Cyril Ramaphosa and some of the other officials who attended Mkhulu Peter’s funeral are the same political minds who began their careers thirty years ago, full of promise and with the confidence of the nation. As I watched them give their speeches and pay their respects in January, they seemed at once weak and immovable—gripping tightly to power out of sheer desperation and myopic egos.
There is an isiZulu song whose lyrics go, “Sasingenjena, soniwa ngabantu. Sasingenjena, basiphendula inhliziyo.” We were not like this, we were soured by people. We were not like this, they turned our hearts.
In my increasingly rare moments of compassionate consideration for Ramaphosa and his comrades, I think about how South Africa let down those young heroes just as much as—or even because—we tirelessly celebrated their accomplishments. Perhaps they also let themselves down by masculinizing transformation and reconciliation processes to the point that there weren’t enough alternative voices and perspectives to bring the often feminized, privatized work of healing to the national agenda.
Beyond voting in the upcoming election, there is much ownership to be taken and work to be done on our parts—the work of deciding and pursuing who we want to be as a people, what we want it to feel like to be South African.
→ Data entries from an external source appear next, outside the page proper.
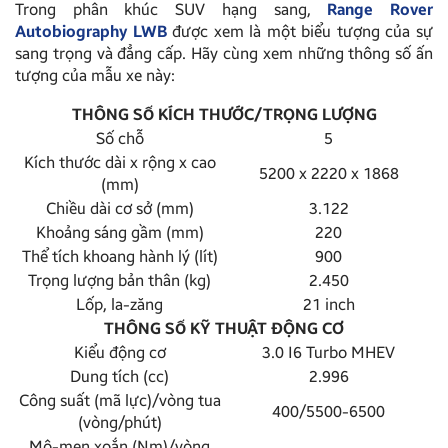
Trong phân khúc SUV hạng sang,
Range Rover
Autobiography LWB
được xem là một biểu tượng của sự
sang trọng và đẳng cấp. Hãy cùng xem những thông số ấn
tượng của mẫu xe này:
THÔNG SỐ KÍCH THƯỚC/TRỌNG LƯỢNG
Số chỗ
5
Kích thước dài x rộng x cao
5200 x 2220 x 1868
(mm)
Chiều dài cơ sở (mm)
3.122
Khoảng sáng gầm (mm)
220
Thể tích khoang hành lý (lít)
900
Trọng lượng bản thân (kg)
2.450
Lốp, la-zăng
21 inch
THÔNG SỐ KỸ THUẬT ĐỘNG CƠ
Kiểu động cơ
3.0 I6 Turbo MHEV
Dung tích (cc)
2.996
Công suất (mã lực)/vòng tua
400/5500-6500
(vòng/phút)
Mô-men xoắn (Nm)/vòng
These issues don’t fit neatly into a campaign-trail talking point like crime or public services.
When I started my own process of healing, I was keen to share it with my parents and my sisters. I wanted it to draw us closer together. I’ve learned, however, that the five of us understand and remember in our own ways. Some prefer to focus on the heroism and happy endings. The bravery and greatness we are descended from that got us to where we are now, against difficult odds. Digging into the ways things didn’t turn out okay just feels too threatening. Pointless, even.
But I see this difficult, often ugly process of tending to the lasting wounds as my way of honouring all who came before me. Of completing the work.